*** Data records ***
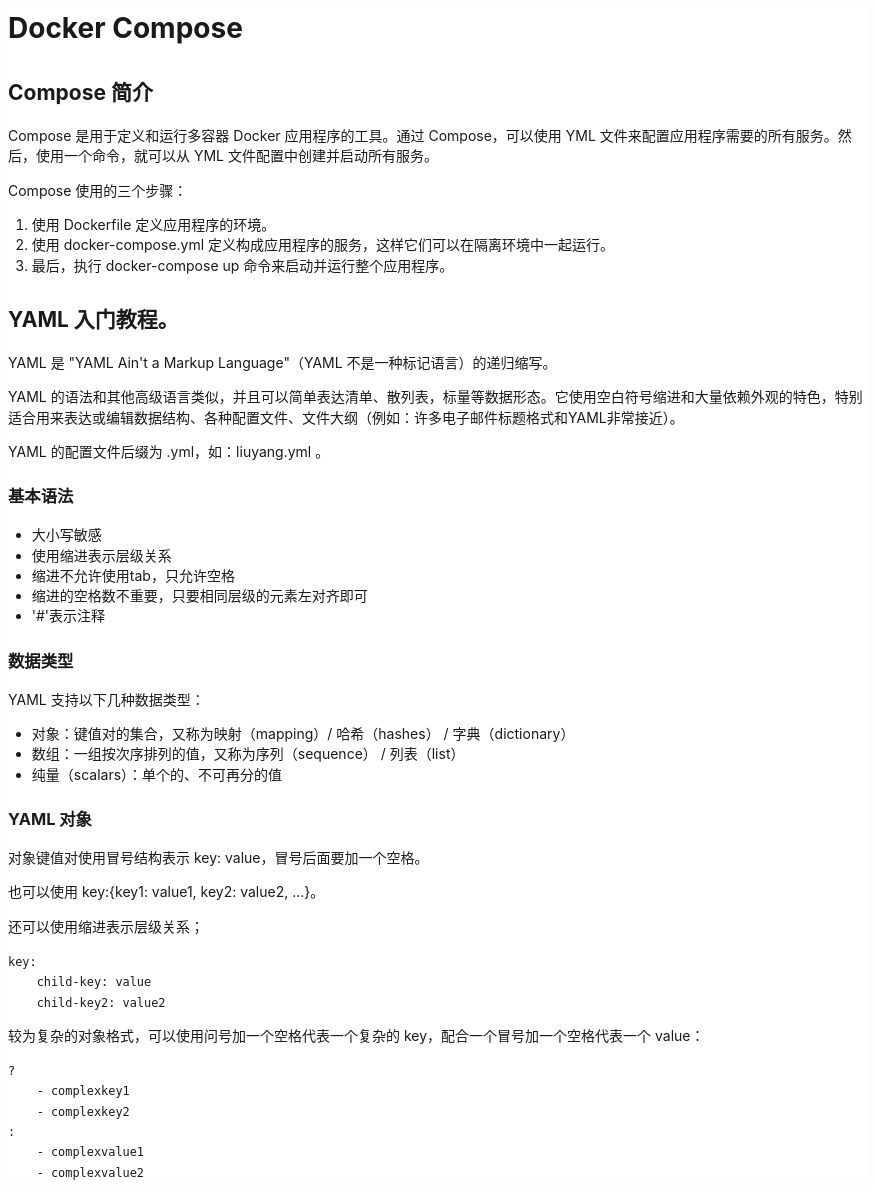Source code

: # Docker Compose

## Compose 简介

Compose 是用于定义和运行多容器 Docker 应用程序的工具。通过 Compose，可以使用 YML 文件来配置应用程序需要的所有服务。然后，使用一个命令，就可以从 YML 文件配置中创建并启动所有服务。

Compose 使用的三个步骤：
1. 使用 Dockerfile 定义应用程序的环境。
2. 使用 docker-compose.yml 定义构成应用程序的服务，这样它们可以在隔离环境中一起运行。
3. 最后，执行 docker-compose up 命令来启动并运行整个应用程序。

## YAML 入门教程。

YAML 是 "YAML Ain't a Markup Language"（YAML 不是一种标记语言）的递归缩写。

YAML 的语法和其他高级语言类似，并且可以简单表达清单、散列表，标量等数据形态。它使用空白符号缩进和大量依赖外观的特色，特别适合用来表达或编辑数据结构、各种配置文件、文件大纲（例如：许多电子邮件标题格式和YAML非常接近）。

YAML 的配置文件后缀为 .yml，如：liuyang.yml 。

### 基本语法
- 大小写敏感
- 使用缩进表示层级关系
- 缩进不允许使用tab，只允许空格
- 缩进的空格数不重要，只要相同层级的元素左对齐即可
- '#'表示注释

### 数据类型

YAML 支持以下几种数据类型：

- 对象：键值对的集合，又称为映射（mapping）/ 哈希（hashes） / 字典（dictionary）
- 数组：一组按次序排列的值，又称为序列（sequence） / 列表（list）
- 纯量（scalars）：单个的、不可再分的值

### YAML 对象

对象键值对使用冒号结构表示 key: value，冒号后面要加一个空格。

也可以使用 key:{key1: value1, key2: value2, ...}。

还可以使用缩进表示层级关系；

```
key: 
    child-key: value
    child-key2: value2
```

较为复杂的对象格式，可以使用问号加一个空格代表一个复杂的 key，配合一个冒号加一个空格代表一个 value：

```
?  
    - complexkey1
    - complexkey2
:
    - complexvalue1
    - complexvalue2
```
*** End of Data records ***
Your objective: Restate word for word the lines in the material above from the one with "3. 最后，执行 docker-compose up 命令来启动并运行整个应用程序。" to the one with "- 纯量（scalars）：单个的、不可再分的值"; both of those lines count, and nothing else does.

Response to the task:
3. 最后，执行 docker-compose up 命令来启动并运行整个应用程序。

## YAML 入门教程。

YAML 是 "YAML Ain't a Markup Language"（YAML 不是一种标记语言）的递归缩写。

YAML 的语法和其他高级语言类似，并且可以简单表达清单、散列表，标量等数据形态。它使用空白符号缩进和大量依赖外观的特色，特别适合用来表达或编辑数据结构、各种配置文件、文件大纲（例如：许多电子邮件标题格式和YAML非常接近）。

YAML 的配置文件后缀为 .yml，如：liuyang.yml 。

### 基本语法
- 大小写敏感
- 使用缩进表示层级关系
- 缩进不允许使用tab，只允许空格
- 缩进的空格数不重要，只要相同层级的元素左对齐即可
- '#'表示注释

### 数据类型

YAML 支持以下几种数据类型：

- 对象：键值对的集合，又称为映射（mapping）/ 哈希（hashes） / 字典（dictionary）
- 数组：一组按次序排列的值，又称为序列（sequence） / 列表（list）
- 纯量（scalars）：单个的、不可再分的值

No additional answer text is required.